Data to process:
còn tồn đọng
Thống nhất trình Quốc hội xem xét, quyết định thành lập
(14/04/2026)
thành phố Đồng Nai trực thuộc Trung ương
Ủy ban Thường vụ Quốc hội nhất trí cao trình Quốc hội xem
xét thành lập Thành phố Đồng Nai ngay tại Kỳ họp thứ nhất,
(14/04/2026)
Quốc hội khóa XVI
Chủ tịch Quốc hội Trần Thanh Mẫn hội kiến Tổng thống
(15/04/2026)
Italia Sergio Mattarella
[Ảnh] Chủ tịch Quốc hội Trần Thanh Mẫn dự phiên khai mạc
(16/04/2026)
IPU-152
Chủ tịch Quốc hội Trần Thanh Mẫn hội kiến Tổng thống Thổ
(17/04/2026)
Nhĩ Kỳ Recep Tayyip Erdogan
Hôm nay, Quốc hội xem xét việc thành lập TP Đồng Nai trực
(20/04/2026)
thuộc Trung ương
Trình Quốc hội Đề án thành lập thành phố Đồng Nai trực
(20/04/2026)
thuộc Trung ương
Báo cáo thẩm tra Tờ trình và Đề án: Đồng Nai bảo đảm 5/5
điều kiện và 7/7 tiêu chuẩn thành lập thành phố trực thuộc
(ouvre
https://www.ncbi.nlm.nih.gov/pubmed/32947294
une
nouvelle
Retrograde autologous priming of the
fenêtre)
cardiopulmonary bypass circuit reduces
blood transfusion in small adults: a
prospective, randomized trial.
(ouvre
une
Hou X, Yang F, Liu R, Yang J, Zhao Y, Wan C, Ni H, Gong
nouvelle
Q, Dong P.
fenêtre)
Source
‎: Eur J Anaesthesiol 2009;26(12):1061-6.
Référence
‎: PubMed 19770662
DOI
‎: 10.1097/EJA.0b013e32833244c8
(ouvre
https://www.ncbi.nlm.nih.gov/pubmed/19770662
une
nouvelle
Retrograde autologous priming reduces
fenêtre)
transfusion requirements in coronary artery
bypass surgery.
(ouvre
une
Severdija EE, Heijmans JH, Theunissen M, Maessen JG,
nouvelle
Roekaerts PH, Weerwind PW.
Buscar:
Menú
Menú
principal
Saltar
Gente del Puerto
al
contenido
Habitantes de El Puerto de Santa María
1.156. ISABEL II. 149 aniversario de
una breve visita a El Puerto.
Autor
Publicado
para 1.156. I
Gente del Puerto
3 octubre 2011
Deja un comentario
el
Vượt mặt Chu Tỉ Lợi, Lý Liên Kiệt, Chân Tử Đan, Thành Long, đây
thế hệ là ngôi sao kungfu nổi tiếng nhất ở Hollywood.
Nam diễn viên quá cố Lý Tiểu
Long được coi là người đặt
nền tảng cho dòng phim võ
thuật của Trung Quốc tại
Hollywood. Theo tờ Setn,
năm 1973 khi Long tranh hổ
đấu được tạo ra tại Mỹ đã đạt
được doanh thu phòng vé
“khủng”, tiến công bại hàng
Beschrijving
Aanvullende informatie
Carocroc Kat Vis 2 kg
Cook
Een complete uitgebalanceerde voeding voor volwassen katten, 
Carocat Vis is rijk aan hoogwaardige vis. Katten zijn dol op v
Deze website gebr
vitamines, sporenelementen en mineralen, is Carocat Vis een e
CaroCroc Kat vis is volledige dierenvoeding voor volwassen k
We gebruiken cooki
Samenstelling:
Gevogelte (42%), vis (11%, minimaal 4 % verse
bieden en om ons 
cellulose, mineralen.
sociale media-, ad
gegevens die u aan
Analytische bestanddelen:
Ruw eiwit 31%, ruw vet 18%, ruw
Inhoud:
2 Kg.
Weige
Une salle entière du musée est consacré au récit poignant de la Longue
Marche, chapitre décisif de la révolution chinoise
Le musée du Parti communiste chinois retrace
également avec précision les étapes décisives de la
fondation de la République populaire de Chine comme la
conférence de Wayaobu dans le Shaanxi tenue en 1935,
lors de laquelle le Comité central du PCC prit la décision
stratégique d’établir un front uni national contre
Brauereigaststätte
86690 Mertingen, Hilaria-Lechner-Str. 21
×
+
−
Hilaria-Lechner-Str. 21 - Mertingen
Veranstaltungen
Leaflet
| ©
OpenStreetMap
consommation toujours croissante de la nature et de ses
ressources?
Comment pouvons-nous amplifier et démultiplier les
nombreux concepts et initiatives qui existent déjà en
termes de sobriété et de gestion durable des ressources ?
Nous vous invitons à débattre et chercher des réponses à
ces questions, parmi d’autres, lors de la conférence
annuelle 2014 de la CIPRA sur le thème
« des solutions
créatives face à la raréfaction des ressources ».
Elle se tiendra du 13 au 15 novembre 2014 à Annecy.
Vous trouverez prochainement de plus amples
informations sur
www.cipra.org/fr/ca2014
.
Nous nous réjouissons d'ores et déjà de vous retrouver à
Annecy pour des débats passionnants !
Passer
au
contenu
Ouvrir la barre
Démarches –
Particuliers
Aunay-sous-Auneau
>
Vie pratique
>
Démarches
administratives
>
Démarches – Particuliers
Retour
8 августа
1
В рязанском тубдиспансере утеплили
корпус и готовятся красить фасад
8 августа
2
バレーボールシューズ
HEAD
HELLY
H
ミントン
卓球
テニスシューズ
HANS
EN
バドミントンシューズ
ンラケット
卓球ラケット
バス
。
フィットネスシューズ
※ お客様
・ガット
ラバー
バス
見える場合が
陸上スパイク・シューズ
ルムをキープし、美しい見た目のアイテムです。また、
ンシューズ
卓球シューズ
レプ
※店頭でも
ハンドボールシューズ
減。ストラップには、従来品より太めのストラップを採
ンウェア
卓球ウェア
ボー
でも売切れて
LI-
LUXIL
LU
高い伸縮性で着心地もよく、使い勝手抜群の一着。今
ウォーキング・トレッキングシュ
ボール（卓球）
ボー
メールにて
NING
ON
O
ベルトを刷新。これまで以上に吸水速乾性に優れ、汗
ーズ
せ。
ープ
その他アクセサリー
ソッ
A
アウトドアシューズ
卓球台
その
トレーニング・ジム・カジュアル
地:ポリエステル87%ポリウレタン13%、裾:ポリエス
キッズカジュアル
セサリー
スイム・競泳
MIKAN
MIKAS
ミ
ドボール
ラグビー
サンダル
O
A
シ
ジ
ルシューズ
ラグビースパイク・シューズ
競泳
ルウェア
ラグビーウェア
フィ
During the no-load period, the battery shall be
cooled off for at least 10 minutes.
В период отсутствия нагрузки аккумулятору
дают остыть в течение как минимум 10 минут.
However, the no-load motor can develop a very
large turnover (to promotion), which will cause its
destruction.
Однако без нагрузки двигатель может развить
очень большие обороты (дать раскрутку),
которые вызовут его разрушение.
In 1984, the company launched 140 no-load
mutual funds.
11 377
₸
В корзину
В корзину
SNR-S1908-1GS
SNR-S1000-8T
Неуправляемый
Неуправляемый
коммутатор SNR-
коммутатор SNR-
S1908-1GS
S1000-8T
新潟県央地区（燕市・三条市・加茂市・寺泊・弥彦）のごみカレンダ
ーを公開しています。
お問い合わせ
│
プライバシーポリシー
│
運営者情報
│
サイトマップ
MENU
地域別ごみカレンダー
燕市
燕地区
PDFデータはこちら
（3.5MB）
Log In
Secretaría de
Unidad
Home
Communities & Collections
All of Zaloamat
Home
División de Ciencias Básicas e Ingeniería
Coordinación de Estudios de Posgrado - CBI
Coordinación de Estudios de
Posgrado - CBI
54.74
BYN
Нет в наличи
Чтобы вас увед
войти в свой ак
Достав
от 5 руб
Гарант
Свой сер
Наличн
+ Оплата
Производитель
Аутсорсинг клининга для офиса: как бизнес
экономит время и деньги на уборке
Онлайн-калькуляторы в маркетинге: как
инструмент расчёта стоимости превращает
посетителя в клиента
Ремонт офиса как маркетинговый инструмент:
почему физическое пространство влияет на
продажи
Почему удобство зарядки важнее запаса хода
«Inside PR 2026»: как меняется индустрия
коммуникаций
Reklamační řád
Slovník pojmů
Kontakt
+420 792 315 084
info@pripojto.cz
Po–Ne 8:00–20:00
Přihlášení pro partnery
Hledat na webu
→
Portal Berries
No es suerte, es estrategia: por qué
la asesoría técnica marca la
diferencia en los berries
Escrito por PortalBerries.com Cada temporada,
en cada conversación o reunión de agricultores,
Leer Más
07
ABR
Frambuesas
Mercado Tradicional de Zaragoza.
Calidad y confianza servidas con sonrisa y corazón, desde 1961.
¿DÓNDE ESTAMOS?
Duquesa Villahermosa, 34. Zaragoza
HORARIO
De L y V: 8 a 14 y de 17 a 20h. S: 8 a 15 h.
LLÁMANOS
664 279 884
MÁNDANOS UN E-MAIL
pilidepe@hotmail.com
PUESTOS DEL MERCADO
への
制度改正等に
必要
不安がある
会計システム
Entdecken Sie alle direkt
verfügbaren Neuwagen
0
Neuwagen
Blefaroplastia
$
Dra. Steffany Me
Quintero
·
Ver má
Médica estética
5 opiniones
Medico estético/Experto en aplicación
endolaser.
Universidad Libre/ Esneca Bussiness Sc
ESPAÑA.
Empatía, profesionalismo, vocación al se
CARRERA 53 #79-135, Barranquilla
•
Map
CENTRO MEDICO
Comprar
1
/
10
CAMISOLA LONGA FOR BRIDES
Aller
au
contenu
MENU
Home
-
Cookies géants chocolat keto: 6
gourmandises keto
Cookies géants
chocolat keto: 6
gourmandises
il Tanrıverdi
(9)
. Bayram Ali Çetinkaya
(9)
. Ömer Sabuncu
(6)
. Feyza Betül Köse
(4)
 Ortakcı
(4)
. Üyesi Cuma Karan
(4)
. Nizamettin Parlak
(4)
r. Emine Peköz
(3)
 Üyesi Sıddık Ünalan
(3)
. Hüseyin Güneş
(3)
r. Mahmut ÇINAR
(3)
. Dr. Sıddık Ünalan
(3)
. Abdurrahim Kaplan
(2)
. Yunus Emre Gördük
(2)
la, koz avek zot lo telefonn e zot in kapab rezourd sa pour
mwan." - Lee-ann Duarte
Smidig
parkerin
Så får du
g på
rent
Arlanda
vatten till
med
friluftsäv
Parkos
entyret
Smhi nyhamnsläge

What you have to do:
Output the records above exactly, from their first line through the line that contains "Hou X, Yang", and add nothing.

Answer to this task:
còn tồn đọng
Thống nhất trình Quốc hội xem xét, quyết định thành lập
(14/04/2026)
thành phố Đồng Nai trực thuộc Trung ương
Ủy ban Thường vụ Quốc hội nhất trí cao trình Quốc hội xem
xét thành lập Thành phố Đồng Nai ngay tại Kỳ họp thứ nhất,
(14/04/2026)
Quốc hội khóa XVI
Chủ tịch Quốc hội Trần Thanh Mẫn hội kiến Tổng thống
(15/04/2026)
Italia Sergio Mattarella
[Ảnh] Chủ tịch Quốc hội Trần Thanh Mẫn dự phiên khai mạc
(16/04/2026)
IPU-152
Chủ tịch Quốc hội Trần Thanh Mẫn hội kiến Tổng thống Thổ
(17/04/2026)
Nhĩ Kỳ Recep Tayyip Erdogan
Hôm nay, Quốc hội xem xét việc thành lập TP Đồng Nai trực
(20/04/2026)
thuộc Trung ương
Trình Quốc hội Đề án thành lập thành phố Đồng Nai trực
(20/04/2026)
thuộc Trung ương
Báo cáo thẩm tra Tờ trình và Đề án: Đồng Nai bảo đảm 5/5
điều kiện và 7/7 tiêu chuẩn thành lập thành phố trực thuộc
(ouvre
https://www.ncbi.nlm.nih.gov/pubmed/32947294
une
nouvelle
Retrograde autologous priming of the
fenêtre)
cardiopulmonary bypass circuit reduces
blood transfusion in small adults: a
prospective, randomized trial.
(ouvre
une
Hou X, Yang F, Liu R, Yang J, Zhao Y, Wan C, Ni H, Gong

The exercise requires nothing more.